Recent market research suggests the global organic cosmetics market could rise from $US21.6bn in 2024 to almost $US35.5bn by 2034.
PhD candidate Ms Xuejiao Cao is using the technology to convert materials such as tung free fatty acids and plant-based medium-chain free fatty acids to develop organic hair and skin products in line with organic certification and safety requirements.

Demand for organic cosmetics has surged in recent years as consumers become increasingly conscious of any harmful, synthetic ingredients in skincare products and their environmental impact," says Ms Cao, on her latest study led by the Raston Lab.
"Our tests from the sustainable biopolymer-based on tung oil and tung free fatty acids showed significant mechanical recovery in damaged hair."
"We hope to showcase more positive results with these natural, renewable feedstocks."

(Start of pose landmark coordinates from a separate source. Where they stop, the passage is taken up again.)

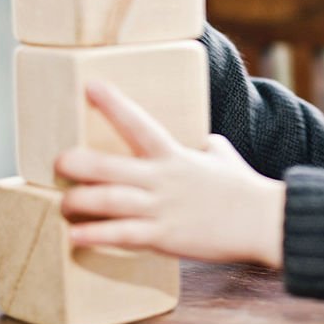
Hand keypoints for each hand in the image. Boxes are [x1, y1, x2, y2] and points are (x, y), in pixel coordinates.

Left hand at [55, 81, 285, 268]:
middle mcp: (162, 178)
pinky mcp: (164, 237)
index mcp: (175, 155)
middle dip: (75, 163)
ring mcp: (161, 208)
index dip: (113, 104)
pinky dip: (95, 235)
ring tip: (62, 205)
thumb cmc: (246, 190)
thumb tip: (207, 142)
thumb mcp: (225, 158)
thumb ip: (209, 148)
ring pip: (108, 201)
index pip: (139, 123)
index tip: (89, 86)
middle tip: (58, 162)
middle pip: (107, 166)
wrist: (265, 222)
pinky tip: (75, 237)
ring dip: (77, 202)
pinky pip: (122, 235)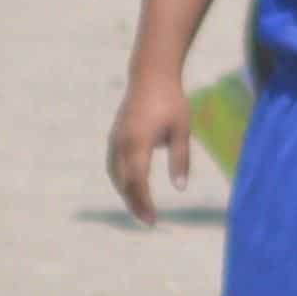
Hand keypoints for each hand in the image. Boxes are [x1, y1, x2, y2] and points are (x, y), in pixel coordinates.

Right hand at [107, 68, 197, 222]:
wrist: (151, 74)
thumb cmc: (172, 101)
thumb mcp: (182, 129)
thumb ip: (181, 159)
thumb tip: (180, 188)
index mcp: (138, 142)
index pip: (137, 181)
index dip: (143, 203)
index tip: (153, 220)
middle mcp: (122, 143)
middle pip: (124, 183)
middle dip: (135, 203)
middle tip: (149, 221)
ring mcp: (115, 139)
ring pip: (115, 175)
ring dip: (126, 193)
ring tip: (141, 207)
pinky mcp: (115, 136)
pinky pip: (114, 165)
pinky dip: (121, 180)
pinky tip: (132, 187)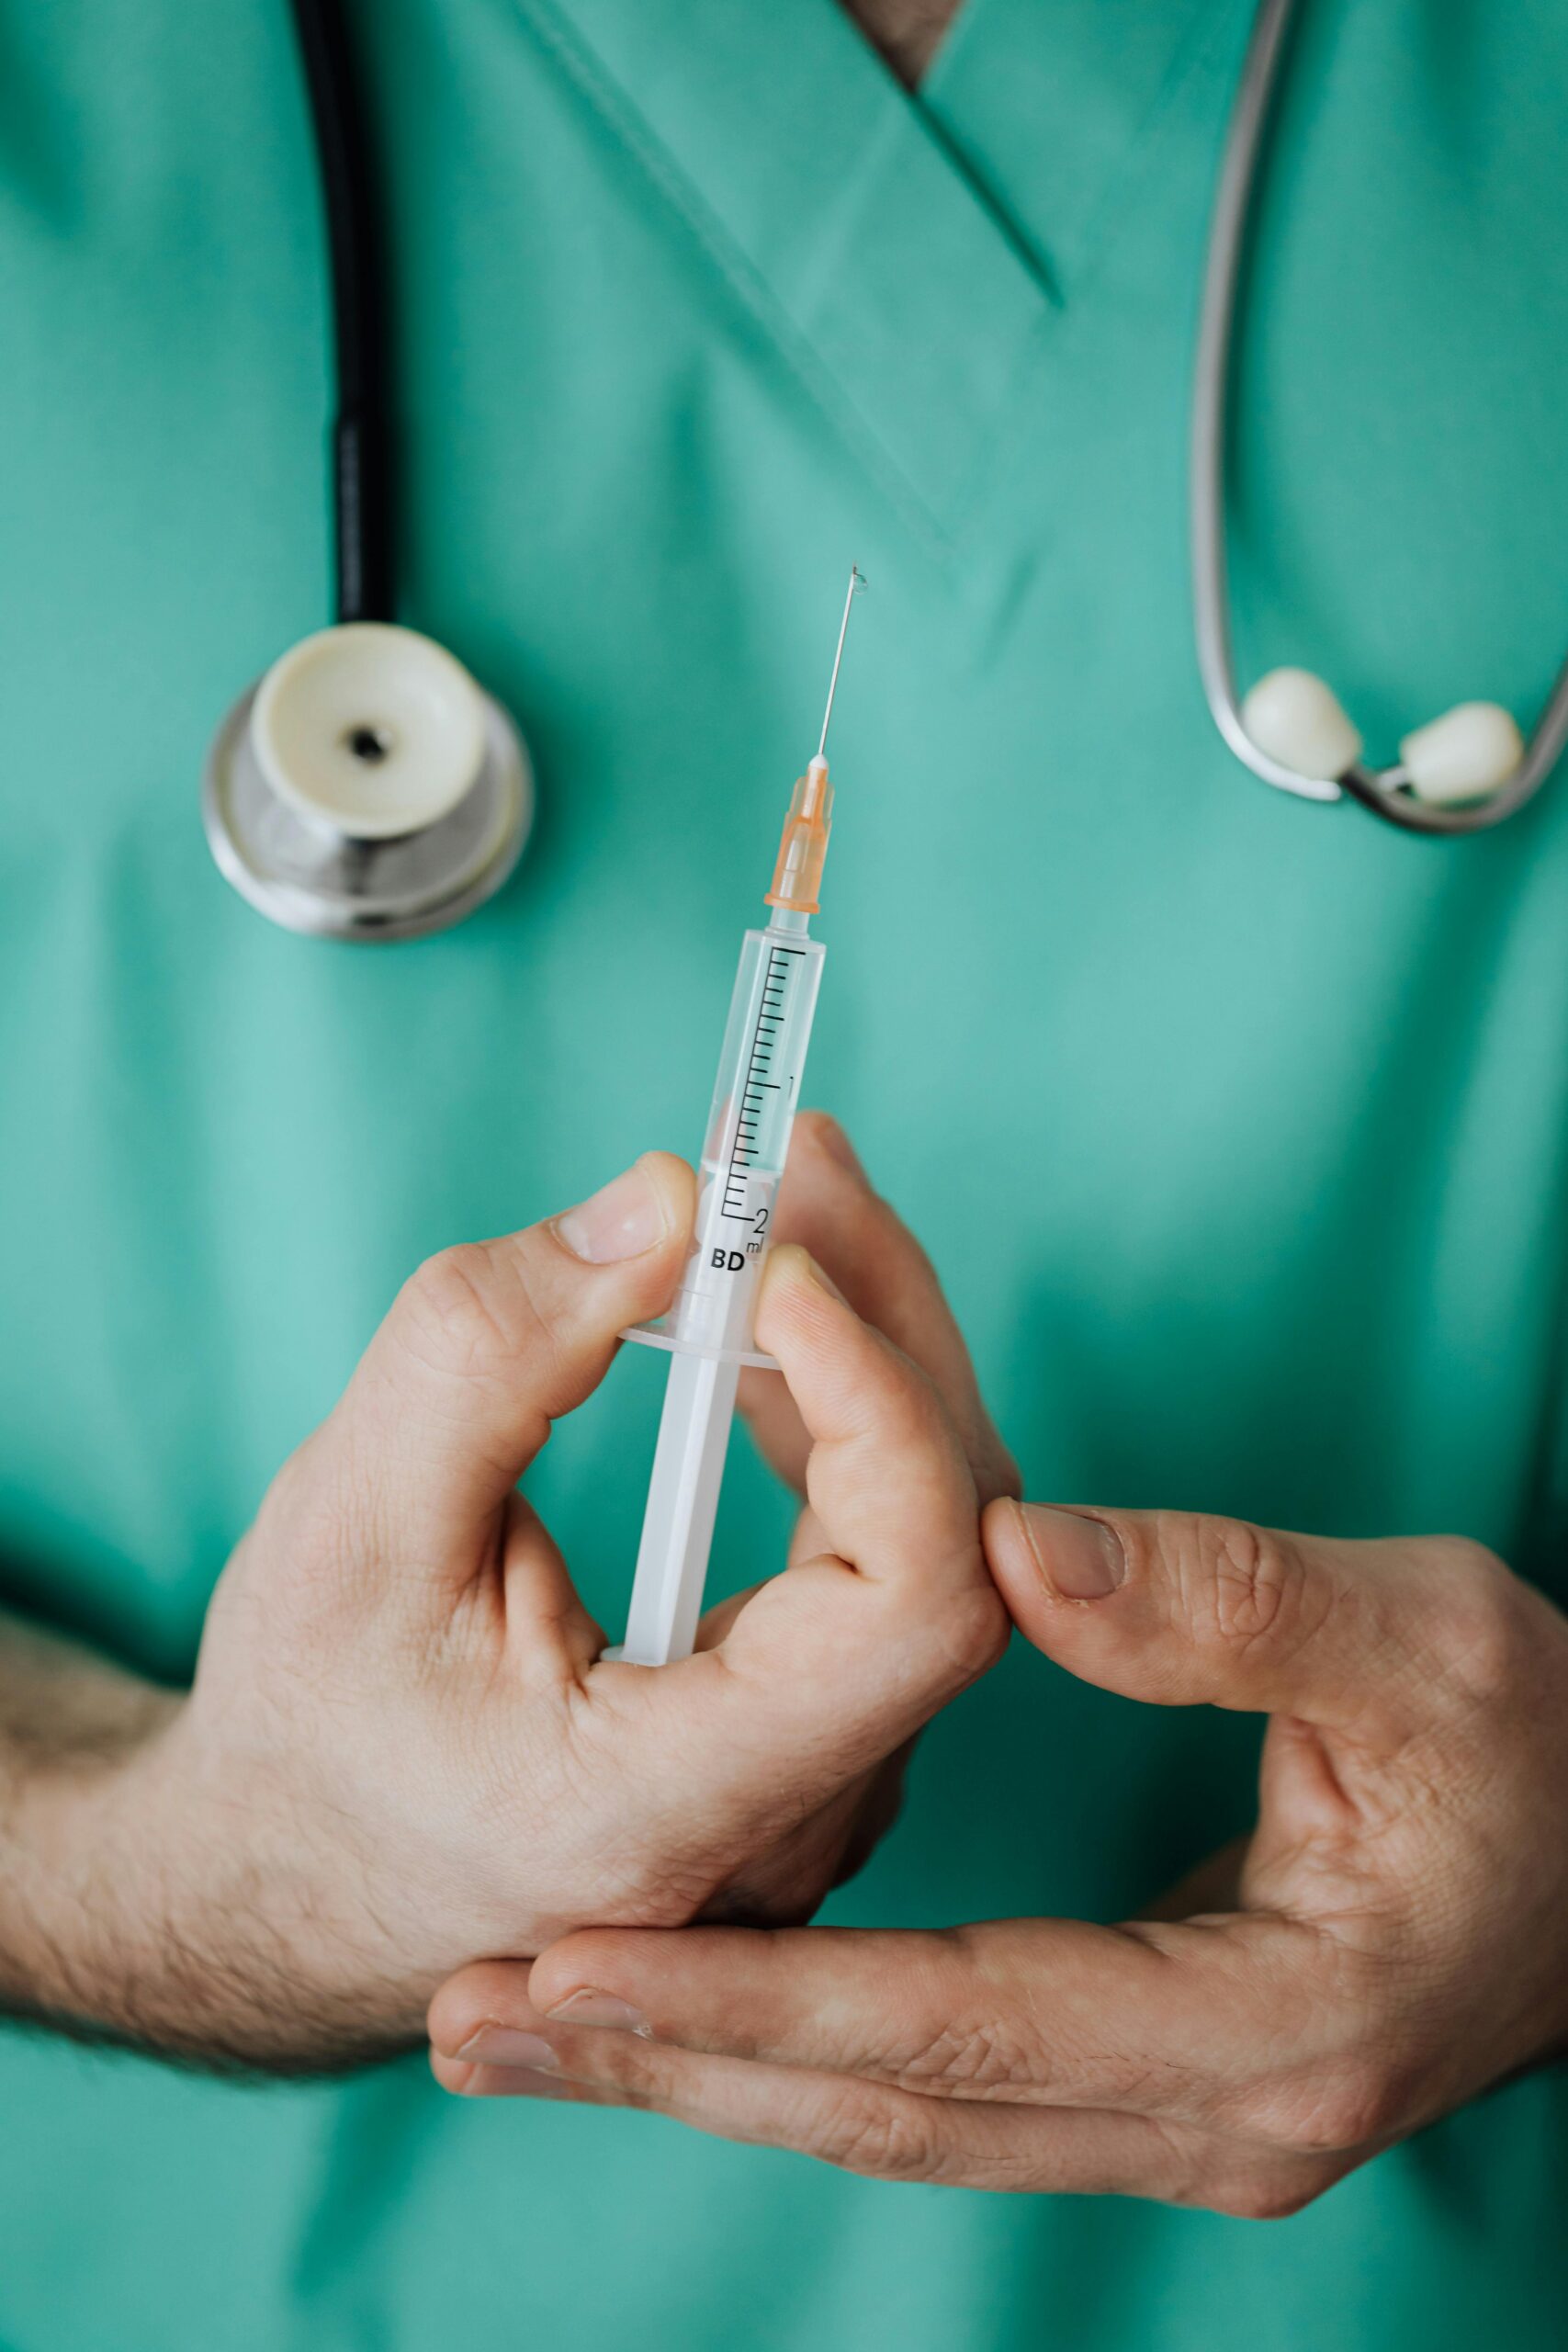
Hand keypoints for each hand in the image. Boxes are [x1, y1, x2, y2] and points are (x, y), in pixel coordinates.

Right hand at [6, 1124, 1007, 2071]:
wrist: (289, 1883)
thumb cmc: (304, 1731)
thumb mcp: (351, 1521)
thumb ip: (495, 1351)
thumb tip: (670, 1198)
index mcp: (679, 1809)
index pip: (911, 1605)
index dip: (881, 1407)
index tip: (774, 1266)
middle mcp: (792, 1823)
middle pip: (949, 1542)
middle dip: (877, 1319)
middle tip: (789, 1155)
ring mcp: (819, 1790)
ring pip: (933, 1537)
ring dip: (865, 1344)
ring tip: (773, 1200)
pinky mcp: (812, 1737)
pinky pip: (882, 1555)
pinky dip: (835, 1414)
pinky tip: (766, 1324)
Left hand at [431, 1501, 1567, 2217]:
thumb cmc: (1541, 1746)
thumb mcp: (1423, 1636)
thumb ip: (1224, 1599)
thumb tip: (1010, 1551)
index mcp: (1265, 2032)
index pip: (953, 2035)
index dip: (752, 2003)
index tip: (570, 1963)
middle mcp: (1206, 2124)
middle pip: (884, 2113)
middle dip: (668, 2067)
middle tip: (471, 2019)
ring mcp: (1178, 2127)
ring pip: (895, 2121)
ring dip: (705, 2071)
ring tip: (523, 2023)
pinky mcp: (1147, 2085)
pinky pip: (938, 2091)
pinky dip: (797, 2051)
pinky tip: (689, 2014)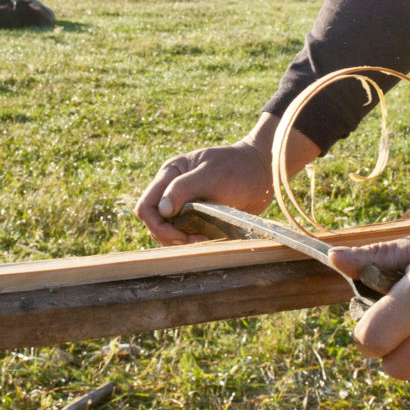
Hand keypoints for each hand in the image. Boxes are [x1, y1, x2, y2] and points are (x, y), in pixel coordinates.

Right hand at [135, 116, 321, 244]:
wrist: (263, 170)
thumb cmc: (237, 167)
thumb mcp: (211, 175)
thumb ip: (183, 188)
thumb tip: (162, 211)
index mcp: (170, 174)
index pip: (146, 206)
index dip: (157, 224)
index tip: (180, 234)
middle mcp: (172, 189)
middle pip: (153, 223)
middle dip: (169, 236)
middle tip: (195, 241)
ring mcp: (184, 204)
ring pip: (167, 231)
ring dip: (181, 241)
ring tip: (204, 241)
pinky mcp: (197, 216)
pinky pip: (185, 234)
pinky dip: (193, 241)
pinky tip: (208, 240)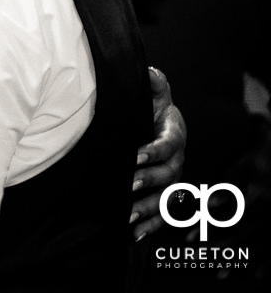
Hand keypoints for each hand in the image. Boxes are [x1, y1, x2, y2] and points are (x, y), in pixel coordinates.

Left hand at [131, 66, 186, 240]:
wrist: (154, 121)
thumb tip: (150, 73)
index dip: (154, 151)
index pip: (169, 144)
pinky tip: (135, 233)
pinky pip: (162, 213)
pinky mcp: (163, 193)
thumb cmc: (151, 107)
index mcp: (174, 134)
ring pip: (166, 197)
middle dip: (149, 180)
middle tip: (128, 183)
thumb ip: (154, 83)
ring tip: (129, 214)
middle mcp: (176, 160)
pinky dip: (151, 225)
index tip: (135, 156)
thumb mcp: (154, 92)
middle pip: (168, 174)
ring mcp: (171, 179)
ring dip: (148, 207)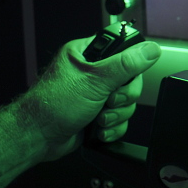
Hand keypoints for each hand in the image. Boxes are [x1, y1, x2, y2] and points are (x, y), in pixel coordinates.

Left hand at [19, 37, 161, 160]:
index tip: (124, 77)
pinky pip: (121, 118)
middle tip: (108, 101)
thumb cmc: (51, 105)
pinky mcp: (98, 114)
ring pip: (127, 102)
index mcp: (88, 54)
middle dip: (122, 97)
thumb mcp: (94, 80)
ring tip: (99, 118)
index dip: (131, 66)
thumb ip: (126, 64)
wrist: (36, 138)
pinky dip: (113, 127)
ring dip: (116, 114)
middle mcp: (93, 73)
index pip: (125, 51)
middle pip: (131, 81)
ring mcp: (96, 95)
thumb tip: (151, 49)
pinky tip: (99, 128)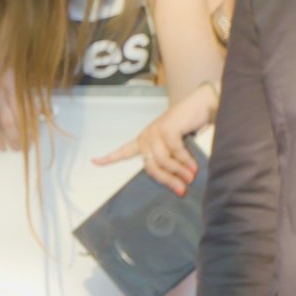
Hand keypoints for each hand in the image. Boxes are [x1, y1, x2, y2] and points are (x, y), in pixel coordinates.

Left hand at [92, 84, 211, 192]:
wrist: (201, 104)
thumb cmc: (188, 126)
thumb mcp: (176, 145)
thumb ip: (172, 158)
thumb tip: (180, 181)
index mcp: (144, 140)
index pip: (124, 151)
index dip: (109, 158)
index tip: (93, 162)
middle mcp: (147, 137)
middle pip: (150, 167)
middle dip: (167, 180)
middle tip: (181, 190)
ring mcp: (155, 133)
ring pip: (163, 161)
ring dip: (178, 172)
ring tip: (190, 178)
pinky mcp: (167, 130)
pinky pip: (175, 152)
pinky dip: (185, 161)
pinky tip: (193, 167)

Researchers from the Flinders Institute for Nanoscale Science and Technology group extracted the tung oil from the seeds of a small evergreen tree commonly found in Asia (Aleurites fordii). Tung oil was traditionally used for lighting but also has modern industrial uses such as a drying agent in paints, varnishes and printing inks.
The article, 'Sustainable biopolymer based on tung oil and tung free fatty acids for hair tensile enhancement' (2026) by Xuejiao Cao, Yanting Yin, Jonathan A Campbell, Xuan Luo, Youhong Tang and Colin L Raston has been published in ACS Applied Bio Materials DOI: 10.1021/acsabm.5c02572.